The other morning, for the first time in 11 years, I saw one of our neighbours in broad daylight. He was loitering in the middle of the road. When my car came along, he stared at me insolently and then trotted off into a field of almost-ripe maize.

Our neighbours are sangliers, or wild boar. Their population is exploding. Despite the best efforts of the men in paramilitary uniforms (who often seem to end up shooting one another), the wild boar population of France has increased five-fold in the last 20 years to reach an estimated one million.

Several reasons are given for their proliferation. The great hurricane of Christmas 1999 left French forests in such a jumble that the boar have many more places to hide from the hunters. The spread of cereal fields into traditional beef and dairy country (like Normandy) has given them a new food supply. They are especially partial to maize.

Last week, the wild boar, sanglier or Sus scrofa was officially declared a public menace. Over 15,000 road accidents a year – two-thirds of all French road accidents are attributable to animals – are caused by wild boar dashing across roads at night without looking both ways. The environment minister, Jean-Louis Borloo, has ordered an anti-boar campaign, including official culls and, possibly, a longer hunting season.
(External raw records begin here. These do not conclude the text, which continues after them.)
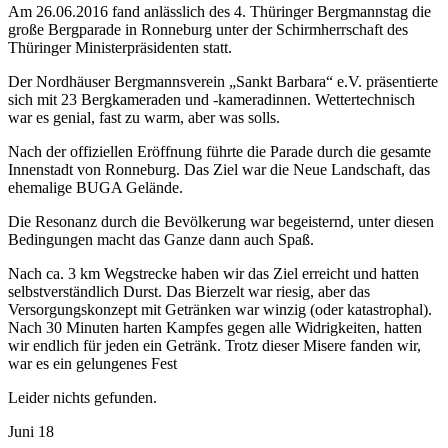
Am 26.06.2016 fand anlässlich des 4. Thüringer Bergmannstag die
große Bergparade in Ronneburg unter der Schirmherrschaft des
Thüringer Ministerpräsidenten statt.
Der Nordhäuser Bergmannsverein „Sankt Barbara“ e.V. präsentierte
sich mit 23 Bergkameraden und -kameradinnen. Wettertechnisch
war es genial, fast zu warm, aber was solls.
Nach der offiziellen Eröffnung führte die Parade durch die gesamte
Innenstadt von Ronneburg. Das Ziel war die Neue Landschaft, das
ehemalige BUGA Gelände.
Die Resonanz durch die Bevölkerung war begeisternd, unter diesen
Bedingungen macht das Ganze dann auch Spaß.
Nach ca. 3 km Wegstrecke haben wir das Ziel erreicht und hatten
selbstverständlich Durst. Das Bierzelt war riesig, aber das
Versorgungskonzept mit Getränken war winzig (oder katastrophal).
Nach 30 Minuten harten Kampfes gegen alle Widrigkeiten, hatten
wir endlich für jeden ein Getränk. Trotz dieser Misere fanden wir,
war es ein gelungenes Fest
Leider nichts gefunden.
Juni
18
Wild boar, which disappeared from Britain in the 17th century, can indeed be a menace. A British friend of a friend of mine struck one in his car late at night. Both his legs were broken. He later received a letter from the mayor of the commune offering commiserations for his injuries and telling him that the boar, when split between the locals, had been extremely tasty.

Target audience

Tourists are also wary of French ball-traps, it seems. I overheard a pair of British visitors speculating on the meaning of a poster in a supermarket, which announced: "Dimanche, grand ball-trap à 14 heures."

France has a national ball-trap championship, a ball-trap magazine and a fédération, National du Ball-trap. A British TV movie – Ball Trap on the Côte Sauvage – was devoted to this pastime, or the confusion generated by its name, in 1989.

A ball-trap is a clay-pigeon shoot. The grumpy men in paramilitary uniforms use them to practise their shooting outside the hunting season. To little effect, it appears.